Why Strategic Planning is Crucial for Your Dealership
April 30, 2017Download
The tasks and responsibilities that go along with owning an automobile dealership can sometimes be overwhelming. Just keeping up with everything that must be done each day may consume all of your time and energy.
Unfortunately, many owners get so bogged down in their day-to-day management responsibilities that they never take time to step back and perform big-picture, or strategic, planning. This can result in “not seeing the forest for the trees” — and possibly missing out on opportunities to grow and strengthen your dealership.
Where to focus
There are a number of different matters to focus on as you conduct dealership strategic planning. Here are a few areas where you can start:
Inventory management. Strategy should play a crucial role in how you manage both new and used vehicle inventory. On the new vehicle side, you must determine how much and what type of factory inventory to keep on your lot at any given time.

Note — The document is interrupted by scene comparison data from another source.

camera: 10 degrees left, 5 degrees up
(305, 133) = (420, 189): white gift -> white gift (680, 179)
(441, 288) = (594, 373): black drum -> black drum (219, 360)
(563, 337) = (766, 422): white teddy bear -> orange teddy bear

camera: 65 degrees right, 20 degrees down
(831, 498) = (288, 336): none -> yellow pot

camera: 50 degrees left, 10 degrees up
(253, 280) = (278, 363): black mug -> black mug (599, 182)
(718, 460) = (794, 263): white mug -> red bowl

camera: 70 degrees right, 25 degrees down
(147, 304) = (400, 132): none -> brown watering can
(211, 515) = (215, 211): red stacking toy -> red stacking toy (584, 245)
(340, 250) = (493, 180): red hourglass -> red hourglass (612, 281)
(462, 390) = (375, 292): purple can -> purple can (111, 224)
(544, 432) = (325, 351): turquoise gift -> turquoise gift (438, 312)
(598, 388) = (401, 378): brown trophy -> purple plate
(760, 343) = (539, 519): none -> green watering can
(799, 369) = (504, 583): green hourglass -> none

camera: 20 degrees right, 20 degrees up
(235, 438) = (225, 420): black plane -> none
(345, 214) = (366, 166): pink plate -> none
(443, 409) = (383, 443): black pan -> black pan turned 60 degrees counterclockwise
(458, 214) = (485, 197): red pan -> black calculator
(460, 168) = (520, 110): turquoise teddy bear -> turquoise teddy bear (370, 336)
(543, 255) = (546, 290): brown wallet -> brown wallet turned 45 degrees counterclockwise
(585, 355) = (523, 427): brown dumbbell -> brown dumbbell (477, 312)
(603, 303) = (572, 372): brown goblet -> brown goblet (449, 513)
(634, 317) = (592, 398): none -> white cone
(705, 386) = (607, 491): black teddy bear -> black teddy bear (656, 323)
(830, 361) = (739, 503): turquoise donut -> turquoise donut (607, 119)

This can be a balancing act. Hold too much inventory and the financing and carrying costs can eat into your profits. Conversely, if you hold too little inventory, you may not have the vehicles your customers want in stock, which can lead to lost sales. One industry benchmark is to maintain between a 45- and 60-day supply of vehicle inventory at all times.
On the used vehicle side, you must pay careful attention to vehicle aging. Cars that have been sitting on your lot for too long are taking up valuable space that more popular models could occupy. Strategically determine the right time to aggressively discount or wholesale aged vehicles to make room for better-selling models.
Your competitive environment. It’s always important to keep a close eye on your competitors and what they’re doing. That’s why your strategic plan should include a detailed competitive analysis that answers such questions as:
- What new competitors have entered your market area recently?
- What brands are these competitors selling and how do they compare from a price, quality and reliability standpoint to your brands?
- How visible are these competitors in the marketplace from an advertising and publicity perspective?
Based on the answers to these and other questions, you can devise strategies for competing successfully in your current environment.
Business succession. Have you given thought to what will happen to your dealership when you’re ready to retire or do something different? Usually, the main succession options are to sell your dealership to an outside buyer, transfer it to employees or managers, or pass it on to family members or heirs. Your succession strategies will be driven largely by which of these options you plan to pursue.
Ideally, you should start succession planning at least three to five years before you want to exit the dealership. This will give you time to explore all your options and begin laying the groundwork for a smooth transition to new ownership.
Growth and expansion. Most owners hope to grow their dealerships, but many haven’t planned strategically for this growth. And growing without a plan can be worse than not growing at all.
Successfully operating a $60-million dealership requires a different level of management sophistication, internal controls, and accounting and financial processes than operating a $20-million dealership does. Thus, your strategic plan should detail not only how you plan to grow your dealership, but also how you’ll manage growth once it’s achieved.
Perform a SWOT analysis
It can be helpful to perform a SWOT analysis as part of your strategic planning process. This exercise will examine your dealership’s unique Strengths, Weaknesses, Opportunities and Threats.
Once you have a firm understanding of your strengths and weaknesses, it will be easier to formulate strategies that capitalize on your strengths and minimize the negative impact of your weaknesses. And when you have a clear picture of the potential opportunities and threats you’re facing, you’ll be better equipped to make tactical decisions based on them.
Set the right course
Resolve now to set aside time with your key managers and executives to conduct strategic planning. Doing so will help you set a deliberate course for your dealership’s long-term direction and future.